本日の毎日新聞朝刊では、
1、グッドウィルが派遣社員に、休業手当を支払わなかったとして天満労基署が是正勧告した記事
2、フルキャストが日雇雇用保険の適用申請を行っている記事
3、キャノンが偽装請負をしていたとして、栃木労基署が是正指導した記事
が載っている。

1の休業手当については、かなり相談件数が多いものです。正社員もさることながら、派遣社員となるとますます会社は自己の社員という意識も低いことによる。法律相談では解決策が出せても実際には解決に至らない相談内容であった。
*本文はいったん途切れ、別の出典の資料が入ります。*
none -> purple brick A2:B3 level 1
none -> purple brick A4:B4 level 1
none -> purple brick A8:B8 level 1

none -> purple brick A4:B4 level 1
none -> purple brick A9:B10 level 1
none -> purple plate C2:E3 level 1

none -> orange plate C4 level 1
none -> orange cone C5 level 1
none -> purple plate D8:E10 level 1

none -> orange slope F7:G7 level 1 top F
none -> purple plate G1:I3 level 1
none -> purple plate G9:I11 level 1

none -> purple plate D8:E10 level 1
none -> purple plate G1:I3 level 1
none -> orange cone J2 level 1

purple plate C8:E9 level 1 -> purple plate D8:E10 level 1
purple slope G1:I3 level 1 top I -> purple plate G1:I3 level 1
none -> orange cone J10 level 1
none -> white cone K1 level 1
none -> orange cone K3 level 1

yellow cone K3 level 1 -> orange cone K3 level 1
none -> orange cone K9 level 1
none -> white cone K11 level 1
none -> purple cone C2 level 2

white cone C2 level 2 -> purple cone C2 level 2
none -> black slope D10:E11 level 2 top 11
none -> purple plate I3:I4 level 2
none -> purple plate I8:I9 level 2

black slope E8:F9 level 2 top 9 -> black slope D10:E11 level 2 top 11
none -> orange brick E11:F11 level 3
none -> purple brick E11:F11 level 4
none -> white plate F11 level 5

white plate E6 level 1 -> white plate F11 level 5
時間外手当も同じ。
なお、時間外手当請求で会社が数億円支払ったという記事がたまに載るが、それまで会社はその資金を使えていたものであるから、それを返したにすぎない。しかも、時効がある。裁判では倍返しというペナルティもあるけど。
(尤も、普通の会社ではそれほど手持資金を残すものではないから、苦しくなることは必至。)
また、残業代の計算方法も、あまり正確に行き渡っていない。給料の支払日をきっちり守る国民性からいって、残業代の支払いもきっちり守る余地もありそうなのだが‥。
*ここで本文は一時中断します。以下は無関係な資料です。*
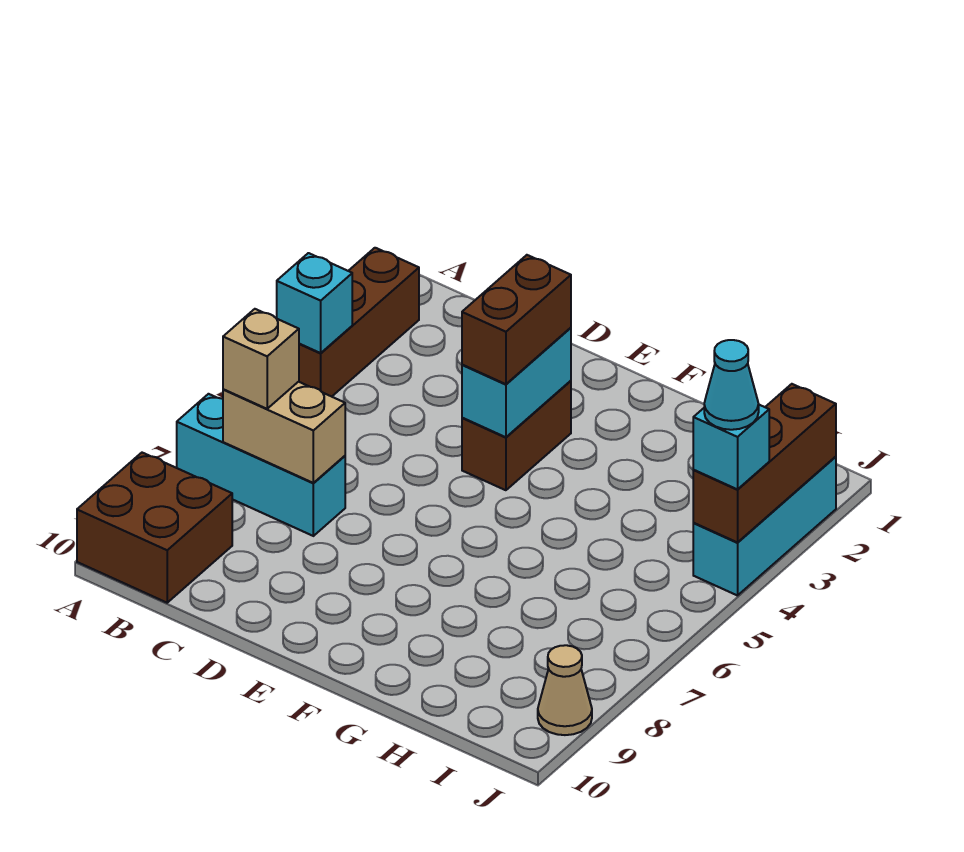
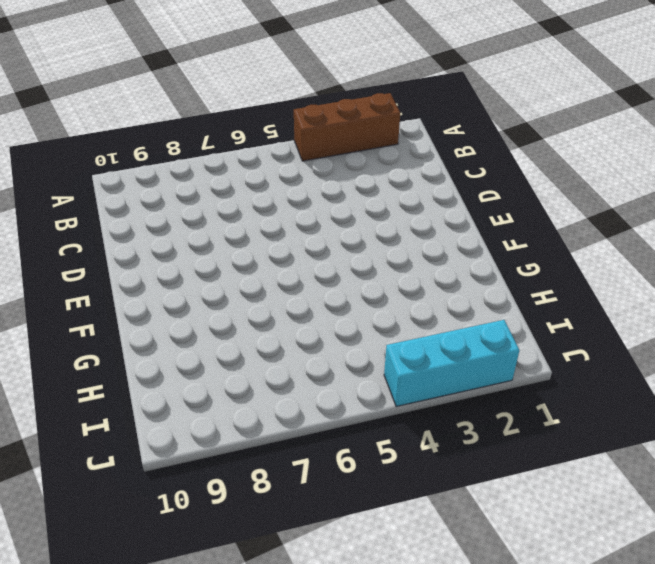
none -> cyan brick A7:C7 level 1
none -> brown brick A9:B10 level 1
none -> brown brick E3:E4 level 1

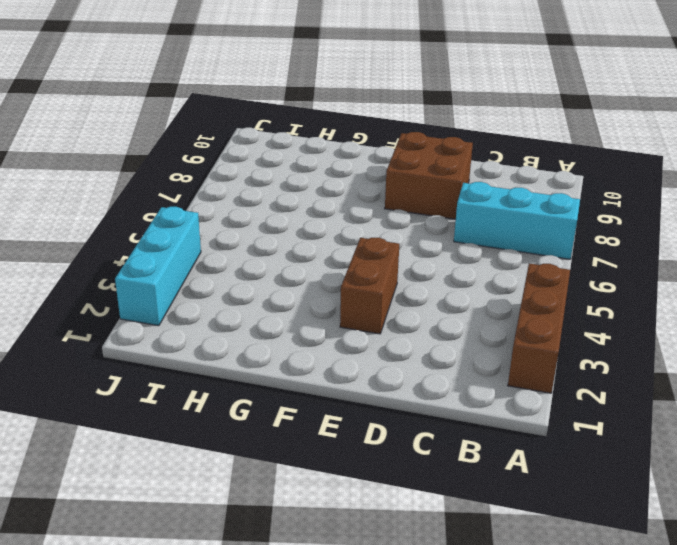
brown brick D8:E9 level 1 -> brown brick A9:B10 level 1
none -> tan cone J9 level 1
none -> cyan brick A4 level 2
none -> tan brick B7:C7 level 2

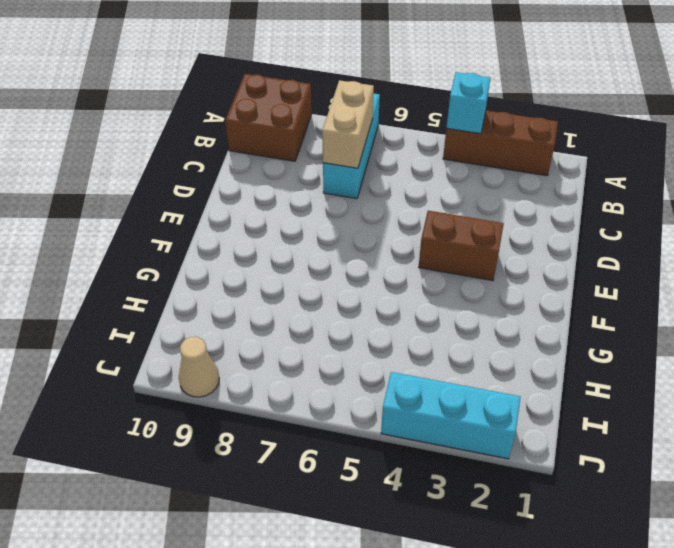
none -> cyan brick E3:E4 level 2
none -> brown brick J2:J4 level 2
none -> tan brick B7 level 3

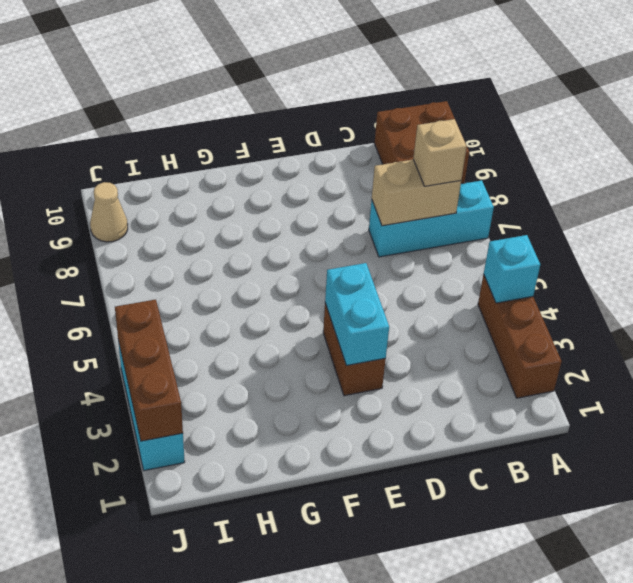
none -> brown brick E3:E4 level 3
none -> cyan brick J4 level 3
none -> cyan cone J4 level 4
2派遣ユニオンとの交渉により申請に至った。法律の世界には限界があり、法律相談ではらちがあかない内容といえる。違法行為度の高いところなので社労士との接触がないと思われるが、そういう状態においては企業自治(会社と労組との取り決め)がやはり有効である。

3日本国民の「常識」では、(経団連の)大将が偽装請負できるのならば、家来もできるというものである。大将敗れれば、家来もまた退却する。「右へ倣え」は、戦中にできたというよりも、はるか戦国時代の遺産ともいえる。(尤も、実際には足並みが全く揃ってない。戦中の施策には、方言対策であるとか「軍隊教育」であるとか足並みを揃えようとするものが目立つ。統制経済体制等から「共産主義化」-企画院事件など参照-という指摘もあるが、根本にあるのはアナーキズム-農民的?-の状態にあるのではないかと考えられる。)
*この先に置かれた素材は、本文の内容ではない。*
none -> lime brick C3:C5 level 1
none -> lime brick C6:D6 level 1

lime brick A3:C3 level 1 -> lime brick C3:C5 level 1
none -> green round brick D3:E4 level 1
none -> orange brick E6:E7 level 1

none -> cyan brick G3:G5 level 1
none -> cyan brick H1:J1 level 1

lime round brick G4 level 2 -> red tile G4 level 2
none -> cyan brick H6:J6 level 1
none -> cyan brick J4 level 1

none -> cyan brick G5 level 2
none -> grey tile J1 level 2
ところで、派遣法違反については「指揮命令があるかどうか」がポイントとなっているわけだが、それだけだと漠然としている。刑罰適用条文として職安法○条違反となっていても、その条文はたった2行程度の簡素な文章なのである。その論の詰め方として、実務通達等が示されるのだが、こちらは当然に細かい。労働刑罰の適用関係はたいていこのようなかたちなので、たいていの経営者は理解がついていかない。尤も、上場企業等ではそれなりの対策室が設けられているような気配がするが、それも問題。